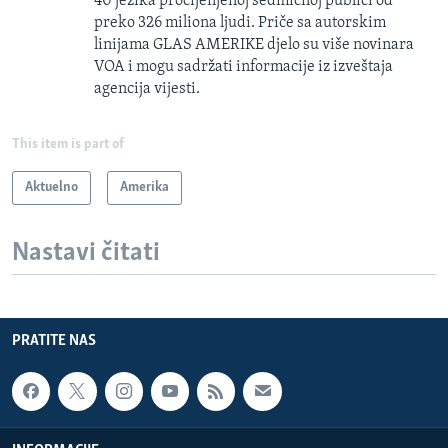
40 jezika procijenjenoj sedmičnoj publici od
preko 326 miliona ljudi. Priče sa autorskim
linijama GLAS AMERIKE djelo su više novinara
VOA i mogu sadržati informacije iz izveštaja
agencija vijesti.
This item is part of
Aktuelno
Amerika
Nastavi čitati
PRATITE NAS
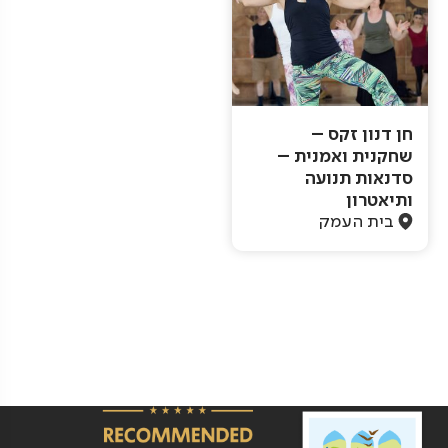
חן דנון זקס –
שחקנית ואמנית –
סדנאות תנועה
ותיאטרון
בית העמק
Pagination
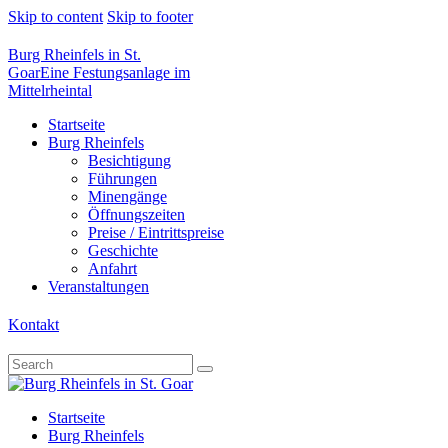
Skip to content
Skip to footer
Burg Rheinfels in St.
Goar
Eine Festungsanlage im
Mittelrheintal
Startseite
Burg Rheinfels
Besichtigung
Führungen
Minengänge
Öffnungszeiten
Preise / Eintrittspreise
Geschichte
Anfahrt
Veranstaltungen
Kontakt
Startseite
Burg Rheinfels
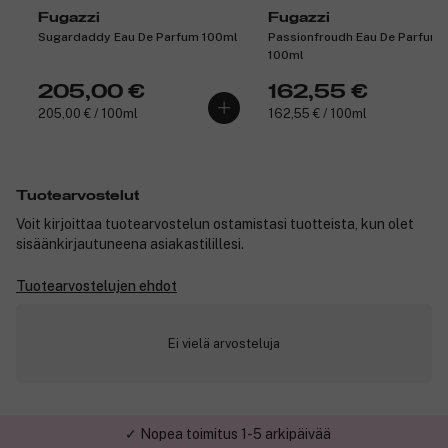
Fugazzi
Fugazzi
Sugardaddy Eau De Parfum 100ml
Passionfroudh Eau De Parfum
100ml
205,00 €
162,55 €
205,00 € / 100ml
162,55 € / 100ml
Tuotearvostelut
Voit kirjoittaa tuotearvostelun ostamistasi tuotteista, kun olet
sisäänkirjautuneena asiakastilillesi.
Tuotearvostelujen ehdot
Ei vielä arvosteluja
✓ Nopea toimitus 1-5 arkipäivää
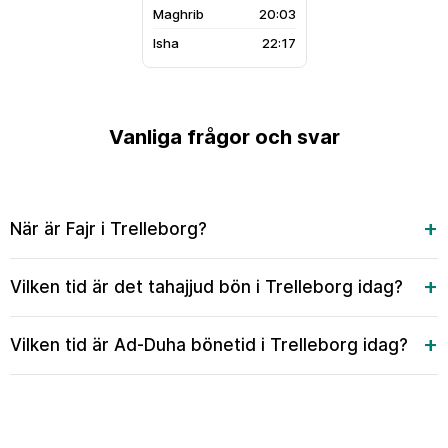
20:03
22:17
Vanliga frågor och svar
När är Fajr i Trelleborg?
Vilken tid är det tahajjud bön i Trelleborg idag?
Vilken tid är Ad-Duha bönetid i Trelleborg idag?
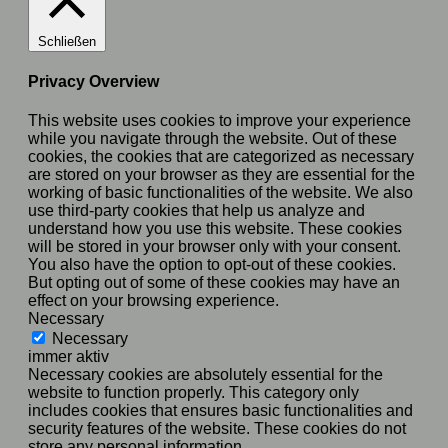
Schließen
Privacy Overview
This website uses cookies to improve your experience
while you navigate through the website. Out of these
cookies, the cookies that are categorized as necessary
are stored on your browser as they are essential for the
working of basic functionalities of the website. We also
use third-party cookies that help us analyze and
understand how you use this website. These cookies
will be stored in your browser only with your consent.
You also have the option to opt-out of these cookies.
But opting out of some of these cookies may have an
effect on your browsing experience.
Necessary
Necessary
immer aktiv
Necessary cookies are absolutely essential for the
website to function properly. This category only
includes cookies that ensures basic functionalities and
security features of the website. These cookies do not
store any personal information.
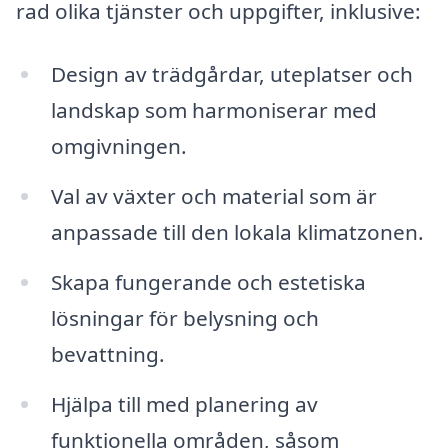
rad olika tjänster och uppgifter, inklusive:
Design av trädgårdar, uteplatser och
landskap som harmoniserar med
omgivningen.
Val av växter och material som är
anpassade till den lokala klimatzonen.
Skapa fungerande och estetiska
lösningar för belysning och
bevattning.
Hjälpa till med planering av
funktionella områden, såsom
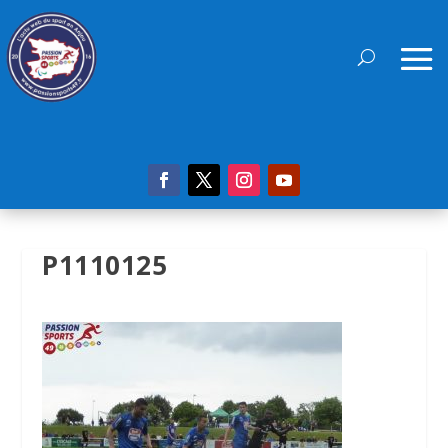
P1110125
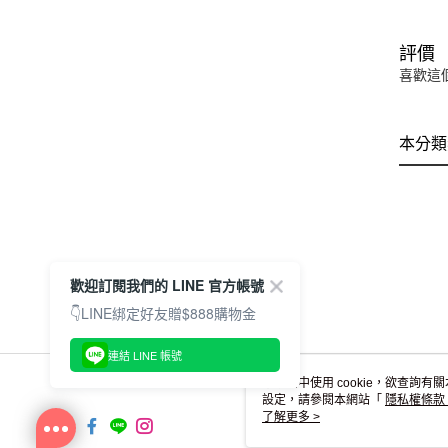
評價
喜歡這
本分類
歡迎訂閱我們的 LINE 官方帳號
👇LINE綁定好友贈$888購物金
連結 LINE 帳號
本網站中使用 cookie，欲查詢有關
設定，請參閱本網站「
隱私權條款
使用 cookie。
了解更多 >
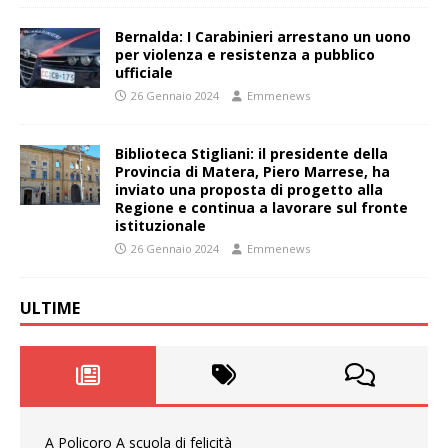
Bernalda: I Carabinieri arrestano un uono
per violenza e resistenza a pubblico
ufficiale
26 Gennaio 2024
Emmenews
Biblioteca Stigliani: il presidente della
Provincia di Matera, Piero Marrese, ha
inviato una proposta di progetto alla
Regione e continua a lavorare sul fronte
istituzionale
26 Gennaio 2024
Emmenews
ULTIME
A Policoro A scuola di felicità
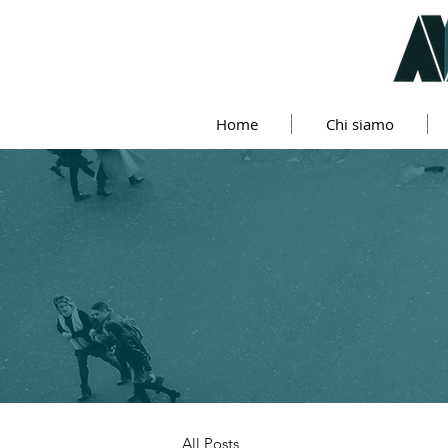
Home
Chi siamo
All Posts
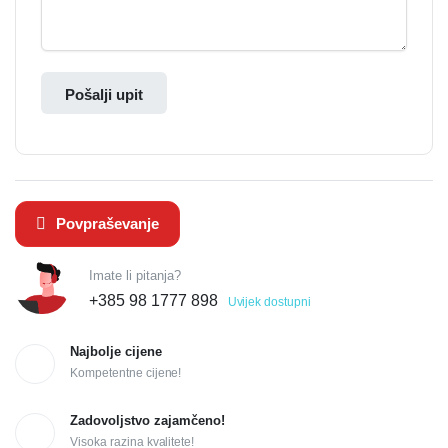
Pošalji upit
Povpraševanje
Imate li pitanja?
+385 98 1777 898
Uvijek dostupni
Najbolje cijene
Kompetentne cijene!
Zadovoljstvo zajamčeno!
Visoka razina kvalitete!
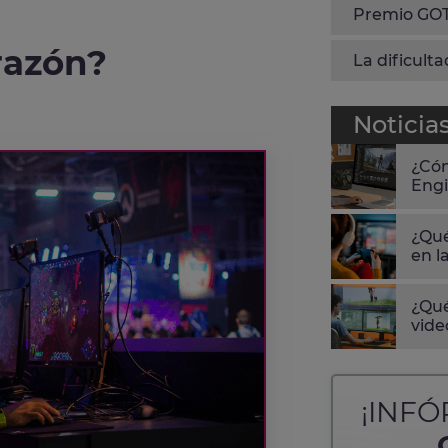
Premio GOTY
razón?
La dificult
Noticia
¿Cóm
Engi
¿Qué
en l
¿Qué
vide
¡INF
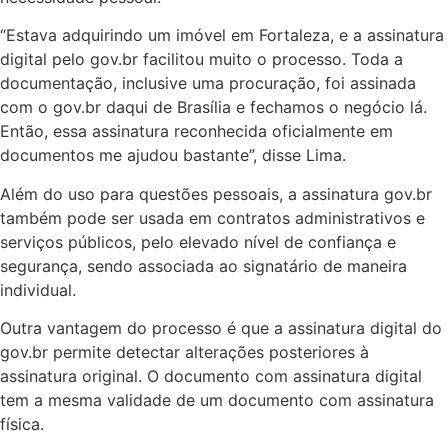
“Estava adquirindo um imóvel em Fortaleza, e a assinatura
digital pelo gov.br facilitou muito o processo. Toda a
documentação, inclusive uma procuração, foi assinada
com o gov.br daqui de Brasília e fechamos o negócio lá.
Então, essa assinatura reconhecida oficialmente em
documentos me ajudou bastante”, disse Lima.
Além do uso para questões pessoais, a assinatura gov.br
também pode ser usada em contratos administrativos e
serviços públicos, pelo elevado nível de confiança e
segurança, sendo associada ao signatário de maneira
individual.
Outra vantagem do processo é que a assinatura digital do
gov.br permite detectar alterações posteriores à
assinatura original. O documento com assinatura digital
tem a mesma validade de um documento com assinatura
física.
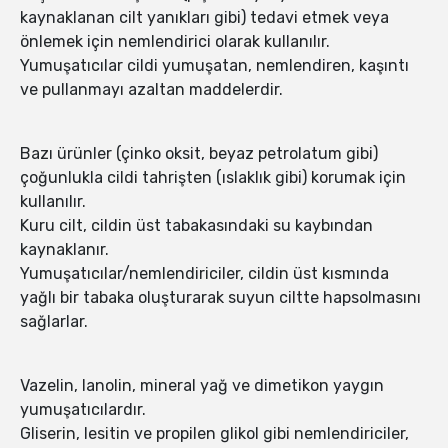
kaynaklanan cilt yanıkları gibi) tedavi etmek veya
önlemek için nemlendirici olarak kullanılır.
Yumuşatıcılar cildi yumuşatan, nemlendiren, kaşıntı
ve pullanmayı azaltan maddelerdir.
Bazı ürünler (çinko oksit, beyaz petrolatum gibi)
çoğunlukla cildi tahrişten (ıslaklık gibi) korumak için
kullanılır.
Kuru cilt, cildin üst tabakasındaki su kaybından
kaynaklanır.
Yumuşatıcılar/nemlendiriciler, cildin üst kısmında
yağlı bir tabaka oluşturarak suyun ciltte hapsolmasını
sağlarlar.
Vazelin, lanolin, mineral yağ ve dimetikon yaygın
yumuşatıcılardır.
Gliserin, lesitin ve propilen glikol gibi nemlendiriciler,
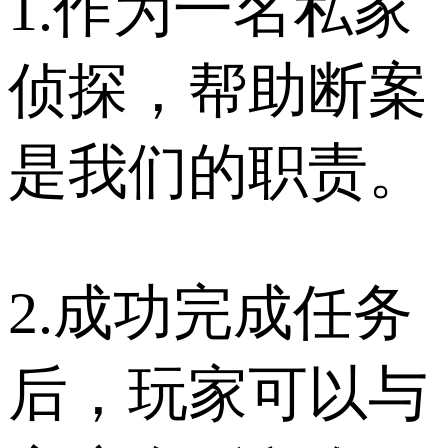
1.作为一名私家
侦探，帮助断案
是我们的职责。
2.成功完成任务
后，玩家可以与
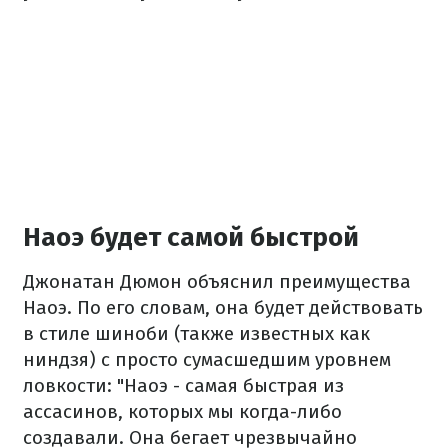
Наоэ будет самой быстрой
Джонатан Дюмон объяснил преимущества
Наоэ. По его словам, она будет действовать
в стиле шиноби (также известных как
ниндзя) с просто сумасшедшим уровнем
ловкости: "Наоэ - самая быстрая из
ассасинов, которых мы когда-либо
создавали. Она бегает чрезвычайно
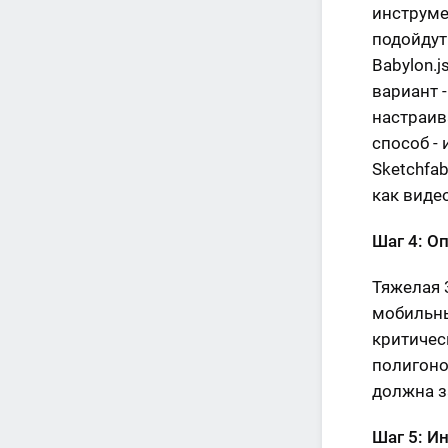
инструме
подойдут
Babylon.
вариант -
настраив
способ -
Sketchfab
как видео
Шаг 4: О
Тяжелая 
мобильны
критичес
полигоно
должна з
Шаг 5: И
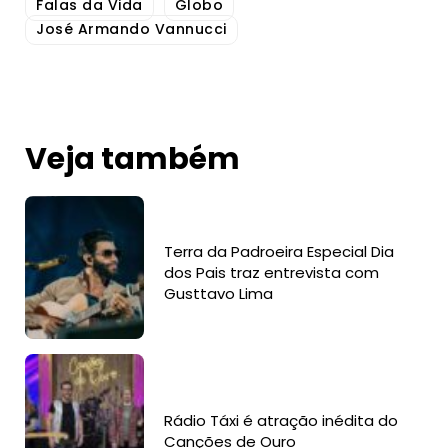
Falas da Vida
Globo
José Armando Vannucci
Veja também
Terra da Padroeira Especial Dia
dos Pais traz entrevista com
Gusttavo Lima
Rádio Táxi é atração inédita do
Canções de Ouro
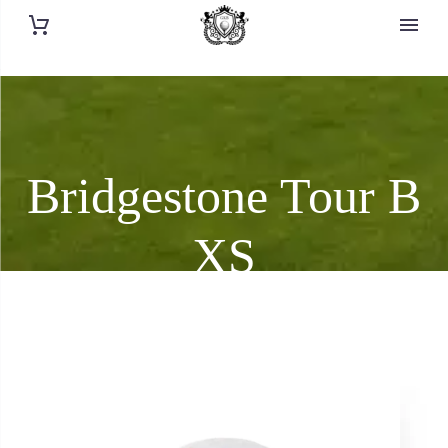
Bridgestone Tour B
XS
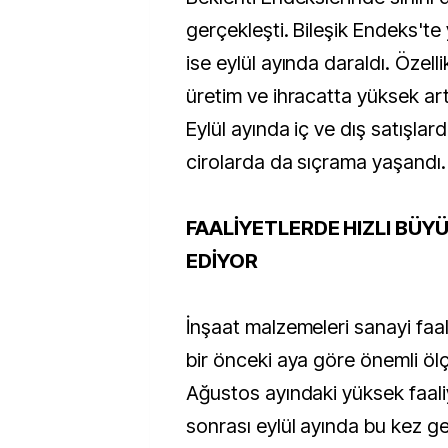
gerçekleşti. Bileşik Endeks'te
ise eylül ayında daraldı. Özellik
üretim ve ihracatta yüksek art
Eylül ayında iç ve dış satışlar
cirolarda da sıçrama yaşandı.
FAALİYETLERDE HIZLI BÜ
EDİYOR
İnşaat malzemeleri sanayi faali
bir önceki aya göre önemli ölç
Ağustos ayındaki yüksek faaliy
sonrası eylül ayında bu kez ge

________________________

▶ _EXERCISE INSTRUCTIONS_: Write out, word for word, the line containing "Ağustos ayındaki yüksek faaliy" and all the lines after it in the entries above, and nothing more.

▶ _EXERCISE RESULT_:
Ağustos ayındaki yüksek faaliy
sonrası eylül ayında bu kez ge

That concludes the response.